▸ Problem description: Copy out, word for word, the lines from the one containing "that has been jettisoned by" through the one containing "South-East Asia Regional Award 2026", including both of those lines. Leave any pictures out of your answer.

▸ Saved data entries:
__________________________________________________
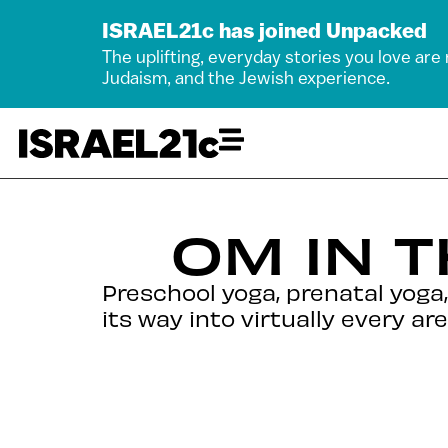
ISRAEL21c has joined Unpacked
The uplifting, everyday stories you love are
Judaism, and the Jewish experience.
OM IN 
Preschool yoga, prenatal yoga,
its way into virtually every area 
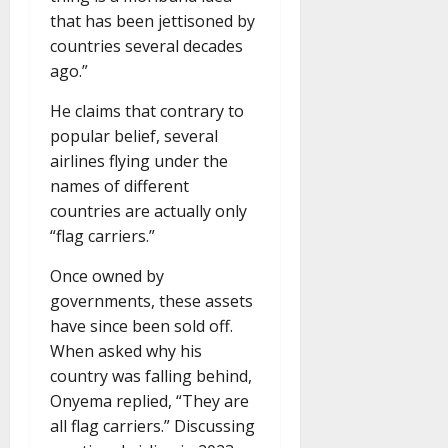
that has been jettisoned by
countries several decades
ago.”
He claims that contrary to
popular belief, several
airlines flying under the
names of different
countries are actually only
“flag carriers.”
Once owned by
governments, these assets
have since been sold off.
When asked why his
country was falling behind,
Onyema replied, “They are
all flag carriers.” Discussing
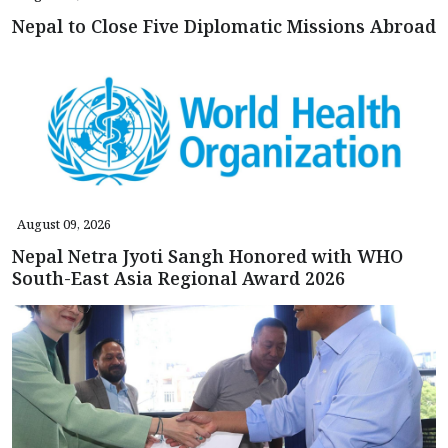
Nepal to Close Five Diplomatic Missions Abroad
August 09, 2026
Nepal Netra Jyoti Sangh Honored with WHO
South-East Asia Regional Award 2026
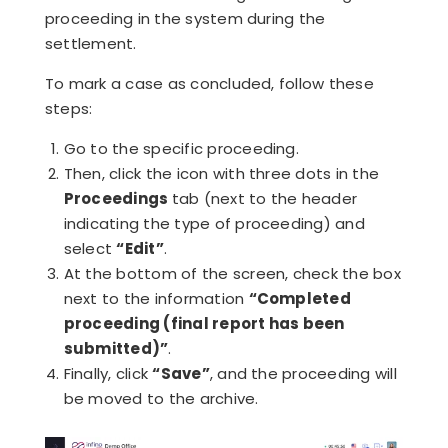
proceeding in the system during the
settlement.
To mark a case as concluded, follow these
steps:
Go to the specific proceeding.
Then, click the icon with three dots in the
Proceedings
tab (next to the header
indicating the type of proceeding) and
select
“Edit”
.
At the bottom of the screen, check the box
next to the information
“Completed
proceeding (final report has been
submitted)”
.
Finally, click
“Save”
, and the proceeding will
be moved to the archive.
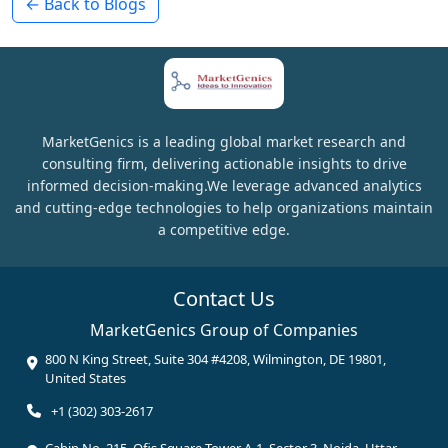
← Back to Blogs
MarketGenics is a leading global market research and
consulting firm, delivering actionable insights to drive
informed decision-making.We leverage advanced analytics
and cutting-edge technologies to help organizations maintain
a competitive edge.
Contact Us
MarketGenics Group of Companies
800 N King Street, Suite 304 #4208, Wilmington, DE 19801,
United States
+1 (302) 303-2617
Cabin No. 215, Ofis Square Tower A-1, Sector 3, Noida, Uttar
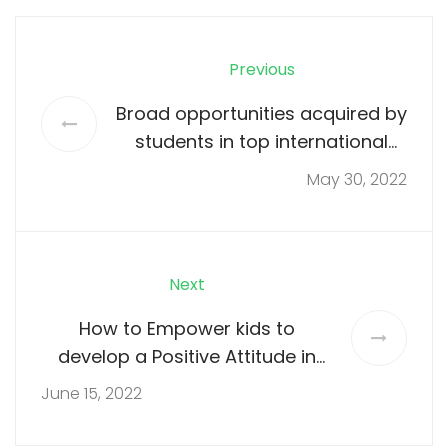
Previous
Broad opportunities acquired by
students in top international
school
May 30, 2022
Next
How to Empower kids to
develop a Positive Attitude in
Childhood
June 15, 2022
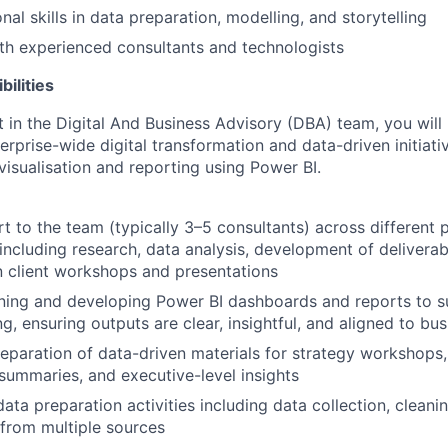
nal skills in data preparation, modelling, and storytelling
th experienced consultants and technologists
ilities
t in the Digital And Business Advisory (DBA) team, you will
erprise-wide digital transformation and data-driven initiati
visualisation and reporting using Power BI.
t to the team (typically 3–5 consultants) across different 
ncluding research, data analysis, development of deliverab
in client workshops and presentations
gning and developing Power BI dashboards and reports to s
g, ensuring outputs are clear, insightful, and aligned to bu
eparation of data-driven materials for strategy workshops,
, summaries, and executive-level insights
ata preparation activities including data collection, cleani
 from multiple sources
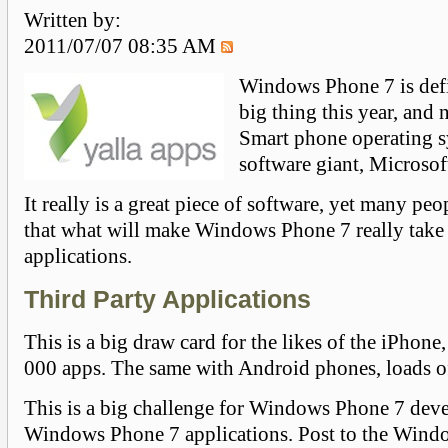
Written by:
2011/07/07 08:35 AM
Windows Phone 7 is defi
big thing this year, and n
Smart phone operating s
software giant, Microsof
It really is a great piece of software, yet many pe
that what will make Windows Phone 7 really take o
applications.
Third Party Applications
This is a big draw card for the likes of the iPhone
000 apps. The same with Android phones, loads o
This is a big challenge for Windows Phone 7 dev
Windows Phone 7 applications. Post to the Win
__________________________________________________
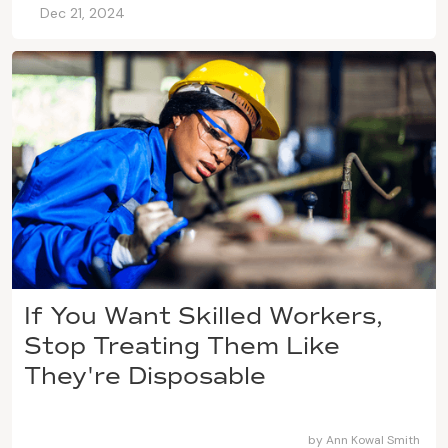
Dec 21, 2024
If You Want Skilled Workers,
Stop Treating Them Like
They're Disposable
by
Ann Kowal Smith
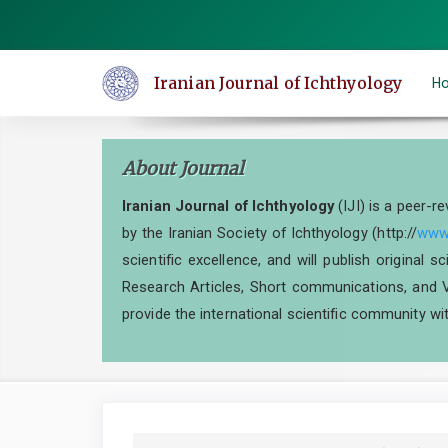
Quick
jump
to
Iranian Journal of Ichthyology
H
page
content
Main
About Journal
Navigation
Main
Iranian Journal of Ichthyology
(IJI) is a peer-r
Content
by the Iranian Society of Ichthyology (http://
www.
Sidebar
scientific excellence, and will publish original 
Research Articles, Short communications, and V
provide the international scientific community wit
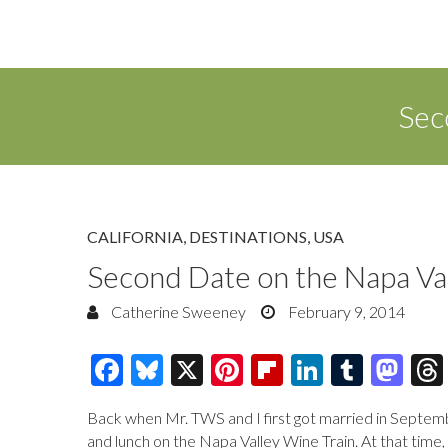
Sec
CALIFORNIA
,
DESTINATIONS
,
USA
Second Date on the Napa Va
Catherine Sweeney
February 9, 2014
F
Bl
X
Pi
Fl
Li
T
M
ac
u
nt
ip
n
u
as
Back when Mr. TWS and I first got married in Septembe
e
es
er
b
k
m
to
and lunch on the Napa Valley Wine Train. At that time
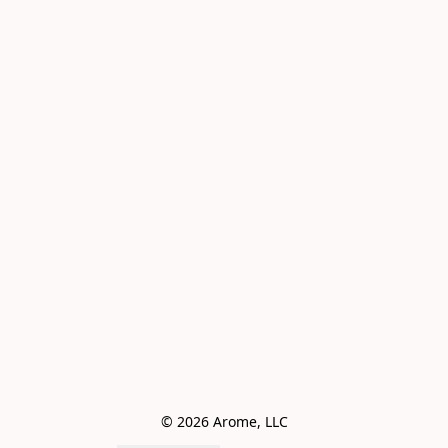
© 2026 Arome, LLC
__________________________________________________
▸ Written solution:
that has been jettisoned by
countries several decades
ago.”
He claims that contrary to
popular belief, several
airlines flying under the
names of different
countries are actually only
“flag carriers.”
Once owned by
governments, these assets
have since been sold off.
When asked why his
country was falling behind,
Onyema replied, “They are
all flag carriers.” Discussing
Nepal to Close Five Diplomatic Missions Abroad
August 09, 2026
Nepal Netra Jyoti Sangh Honored with WHO
South-East Asia Regional Award 2026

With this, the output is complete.